6. Oversight, interpretability, and unresolved limitations
Human oversight remains central even in strongly automated designs. TAR formalizes moderation as a high-recall human-in-the-loop process in which human judgments continuously update the ranking model, while Aetheria formalizes it as a multimodal debate among five agents—a Preprocessor, Supporter, Strict Debater, Loose Debater, and Arbiter—grounded by RAG-based retrieval. On AIR-Bench, Aetheria reports F1 scores of 0.92 for text-only, 0.87 for image-only, and 0.84 for text+image, and its full workflow averages 6.88 seconds per item excluding VLM time. Its ablations show that removing debate or retrieval degrades performance, and that two debate rounds provide a better precision-latency balance than three (Yang et al., 2021, He et al., 2 Dec 2025).
Interpretability and autonomy also sit inside broader governance trade-offs. The trade-off-centered moderation framework argues that transparency can improve legitimacy, accountability, and future rule adherence, but can also enable gaming or increase moderator labor. The end-to-end encryption SoK adds a further constraint: in E2EE environments, moderation cannot assume direct plaintext access and therefore shifts toward client-side scanning, PSI or OPRF-based matching, TEEs, metadata-based moderation, and message-franking-style accountability. An IACMA in such settings is therefore not simply an asynchronous classifier, but a policy system constrained by privacy guarantees and by the institutional balance between abuse prevention and user rights (Jiang et al., 2022, Scheffler et al., 2023).
Participatory moderation adds another corrective loop. In AI-assisted Community Notes experiments, argumentative, supportive, and neutral GPT-4 feedback all improved note quality when incorporated, with the strongest gains associated with argumentative feedback. Feedback Acceptance strongly predicted improvement, with odds ratios of 3.581 for Democrat raters and 2.498 for Republican raters, while argumentative feedback had the largest conditional effects when users actually engaged with it. This suggests that some IACMAs may act less as censors than as asynchronous revision agents that improve community-authored moderation artifacts before they are surfaced (Mohammadi et al., 10 Jul 2025).

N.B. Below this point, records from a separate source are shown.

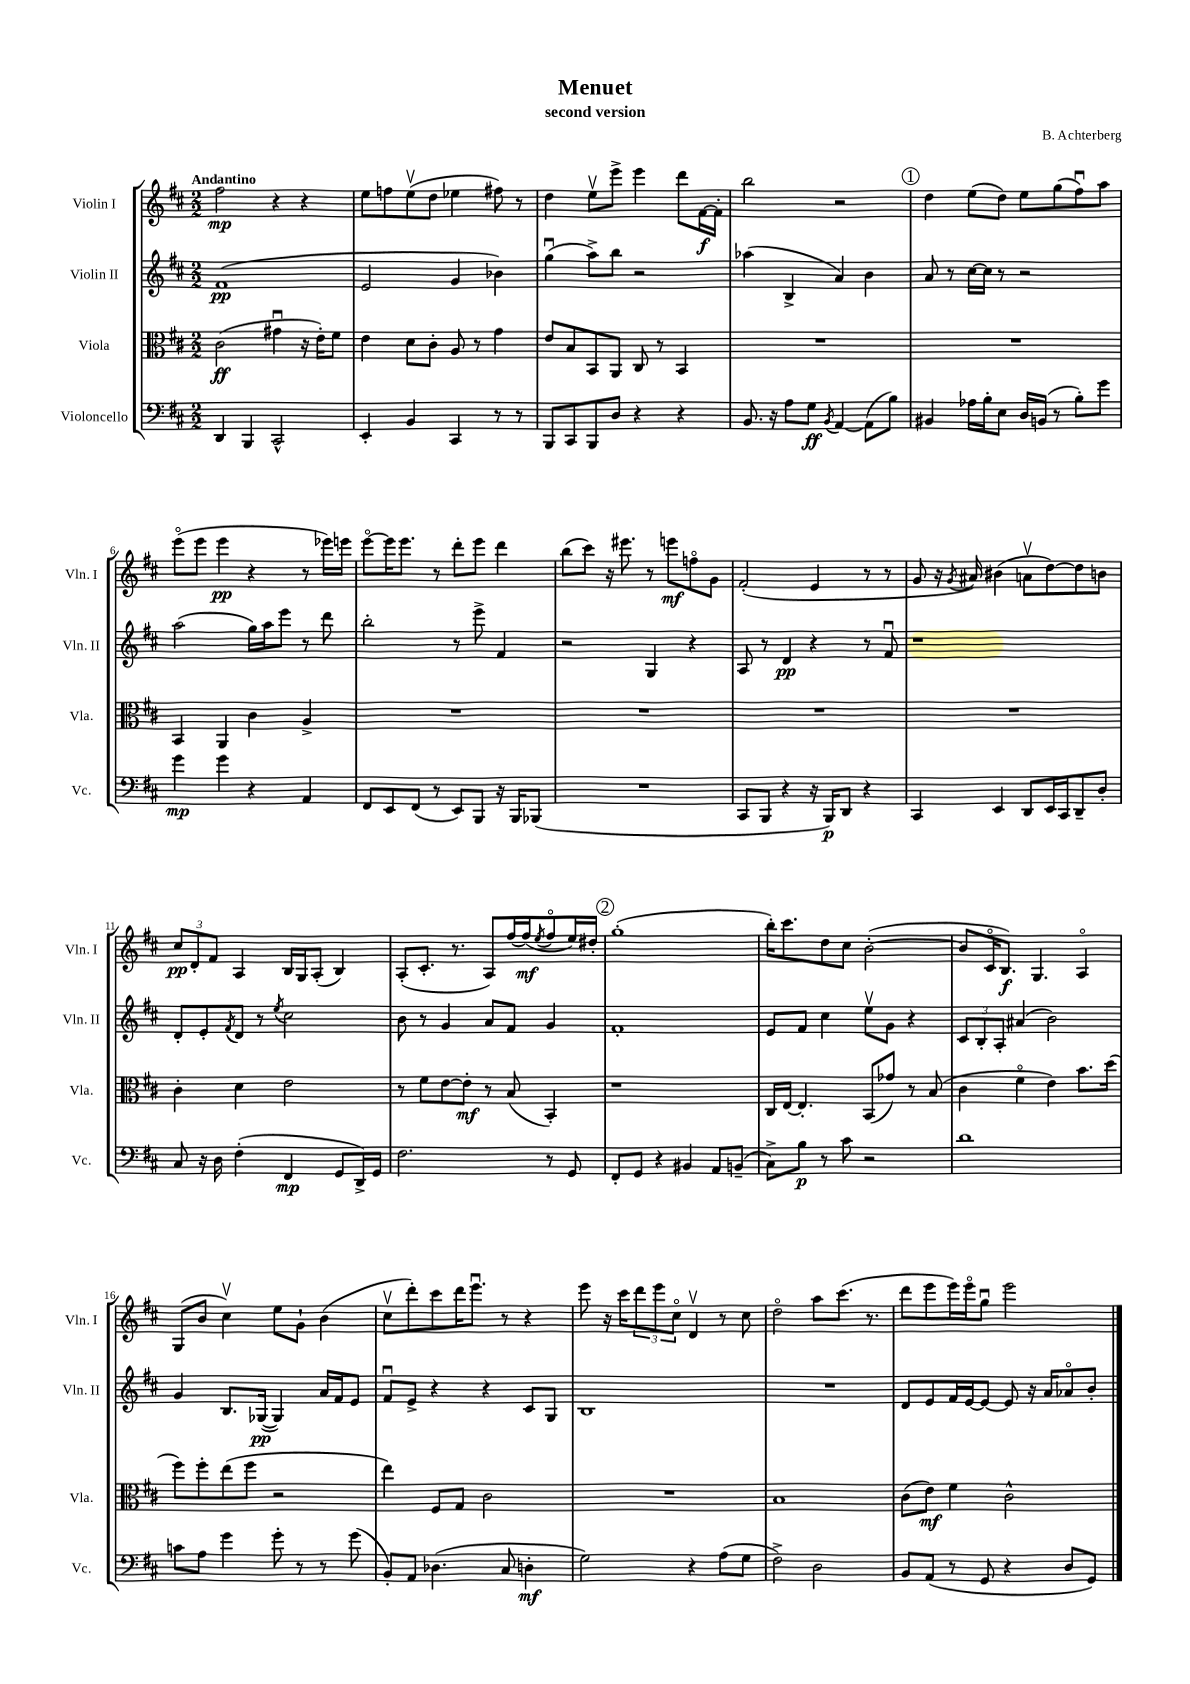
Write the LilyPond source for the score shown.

\header { title = "Menuet" composer = "B. Achterberg" subtitle = "second version" }
<<
\new StaffGroup <<
\new Staff = "s0" \with { instrumentName = "Violin I" shortInstrumentName = "Vln. I" } {
    \clef treble \key d \major \numericTimeSignature \time 2/2 \tempo "Andantino"
    fis''2\mp r4 r4 |
    e''8 f''8 e''8\upbow( d''8 ees''4 fis''8) r8 |
    d''4 e''8\upbow e'''8-> e'''4 d'''8 fis'16~\f fis'16-. |
    b''2 r2 |
    \mark \markup { \circle "1" } d''4 e''8( d''8) e''8 g''8( fis''8\downbow) a''8 |
    e'''8\flageolet( e'''8 e'''4\pp r4 r8 ees'''16) e'''16 |
    e'''8~\flageolet e'''16 e'''8. r8 d'''8-. e'''8 d'''4 |
    b''8( cis'''8) r16 eis'''8. r8 e'''8\mf f''8\flageolet g'8 |
    fis'2-.( e'4 r8 r8 |
    g'8 r16 \acciaccatura { g'8 } ais'16) bis'4( a'8\upbow d''8~) d''8 b'8 |
    \tuplet 3/2 { cis''8\pp d'8-. fis'8 } a4 b16 g16 a8-.( b4) |
    a8-.( cis'8.-. r8. a8) fis''16~ fis''16\mf( \acciaccatura { e''8 } fis''8\flageolet e''16) dis''16-. |
    \mark \markup { \circle "2" } g''1-.( |
    b''16-.) cis'''8. d''8 cis''8 b'2~-.( |
    b'8 cis'16\flageolet b8.\f) g4. a4\flageolet |
    g8( b'8 cis''4\upbow) e''8 g'8-! b'4( |
    cis''8\upbow d'''8-.) cis'''8 d'''16 e'''8.\downbow r8 r4 |
    e'''8 r16 cis'''16 \tuplet 3/2 { d'''8 e'''8 cis''8\flageolet } d'4\upbow r8 cis''8 |
    d''2\flageolet a''8 cis'''8.( r8. |
    d'''8 e'''8 e'''16) e'''16\flageolet g''8\downbow e'''2 \bar "|." |
}
\new Staff = "s1" \with { instrumentName = "Violin II" shortInstrumentName = "Vln. II" } {
    \clef treble \key d \major \numericTimeSignature \time 2/2
    fis'1\pp( |
    e'2 g'4 bes'4) |
    g''4\downbow( a''8->) b''8 r2 |
    aes''4( b4-> a'4) b'4 |
    \mark \markup { \circle "1" } a'8 r8 cis''16~ cis''16 r8 r2 |
    a''2( g''16) a''16 e'''8 r8 d'''8 |
    b''2-. r8 e'''8-> fis'4 |
    r2 g4 r4 |
    a8 r8 d'4\pp r4 r8 fis'8\downbow |
    r1 |
    d'8-. e'8-. \acciaccatura { fis'8 } d'8 r8 \acciaccatura { e''8 } cis''2 |
    b'8 r8 g'4 a'8 fis'8 g'4 |
    \mark \markup { \circle "2" } fis'1-. |
    e'8 fis'8 cis''4 e''8\upbow g'8 r4 |
    \tuplet 3/2 { cis'8 b8-. a8-. } ais'4( b'2) |
    g'4 b8. ges16~\pp( ges4) a'16 fis'16 e'8 |
    fis'8\downbow e'8-> r4 r4 cis'8 g8 |
    b1 |
    R1 |
    d'8 e'8 fis'16 e'16~ e'8~ e'8 r16 a'16 aes'8\flageolet b'8-. \bar "|." |
}
\new Staff = "s2" \with { instrumentName = "Viola" shortInstrumentName = "Vla." } {
    \clef alto \key d \major \numericTimeSignature \time 2/2
    cis'2\ff( gis'4\downbow r16 e'16-.) fis'8 |
    e'4 d'8 cis'8-. a8 r8 g'4 |
    e'8 b8 b,8 a,8 cis8 r8 b,4 |
    R1 |
    \mark \markup { \circle "1" } R1 |
    b,4 a,4 cis'4 a4-> |
    R1 |
    R1 |
    R1 |
    R1 |
    cis'4-. d'4 e'2 |
    r8 fis'8 e'8~ e'8-.\mf r8 b8( b,4-.) |
    \mark \markup { \circle "2" } r1 |
    cis16 e16~ e4.-. b,8( ges'8) r8 b8( |
    cis'4 fis'4\flageolet e'4) b'8. d''16( |
    fis''8) fis''8-. e''8( fis''8 r2 |
    e''4) fis8 g8 cis'2 |
    R1 |
    b1 |
    cis'8( e'8\mf) fis'4 cis'2-^ \bar "|." |
}
\new Staff = "s3" \with { instrumentName = "Violoncello" shortInstrumentName = "Vc." } {
    \clef bass \key d \major \numericTimeSignature \time 2/2
    d,4 b,,4 cis,2-^ |
    e,4-. b,4 cis,4 r8 r8 |
    b,,8 cis,8 b,,8 d8 r4 r4 |
    b,8. r16 a8 g8\ff \acciaccatura { b,8 } a,4~ a,8( b8) |
    \mark \markup { \circle "1" } bis,4 aes16 b16-. e8 d16 b,16( r8 b8-.) g'8 |
    g'4\mp g'4 r4 a,4 |
    fis,8 e,8 fis,8( r8 e,8) b,,8 r16 b,,16 bes,,8( |
    R1 |
    cis,8 b,,8 r4 r16 b,,16\p) d,8 r4 |
    cis,4 e,4 d,8 e,16 cis,16 d,8-- d8-. |
    cis8 r16 d16 fis4-.( fis,4\mp g,8 d,16->) g,16 |
    fis2. r8 g,8 |
    \mark \markup { \circle "2" } fis,8-. g,8 r4 bis,4 a,8 b,8--( |
    cis8->) b8\p r8 cis'8 r2 |
    d'1 |
    c'8 a8 g'4 g'8-. r8 r8 g'8( |
    b,8-.) a,8 des4.( cis8 d4-.\mf |
    g2) r4 a8( g8 |
    fis2->) d2 |
    b,8 a,8( r8 g,8 r4 d8 g,8) \bar "|." |
}
>>
>>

Several limitations remain recurrent across the literature. The user-adaptive harassment filter provides no explicit per-category threshold equations, no real-time deployment study, and no moderation metrics beyond accuracy; GMP shows that even frontier LLMs miss long-tail co-occurring harms and struggle when dynamic rules conflict with pre-trained safety priors; X-Guard remains dependent on translation quality and acknowledges the curse of multilinguality as coverage expands. Future directions mentioned in these works include supportive communication to victims, agents that respond to aggressors, unsupervised grouping of users with similar preferences, adaptive tracking of changing preferences, multimodal extensions to audio and video, and more robust multilingual guardrails (Rahaman et al., 28 Feb 2026, Dong et al., 2 Mar 2026, Upadhayay et al., 11 Apr 2025).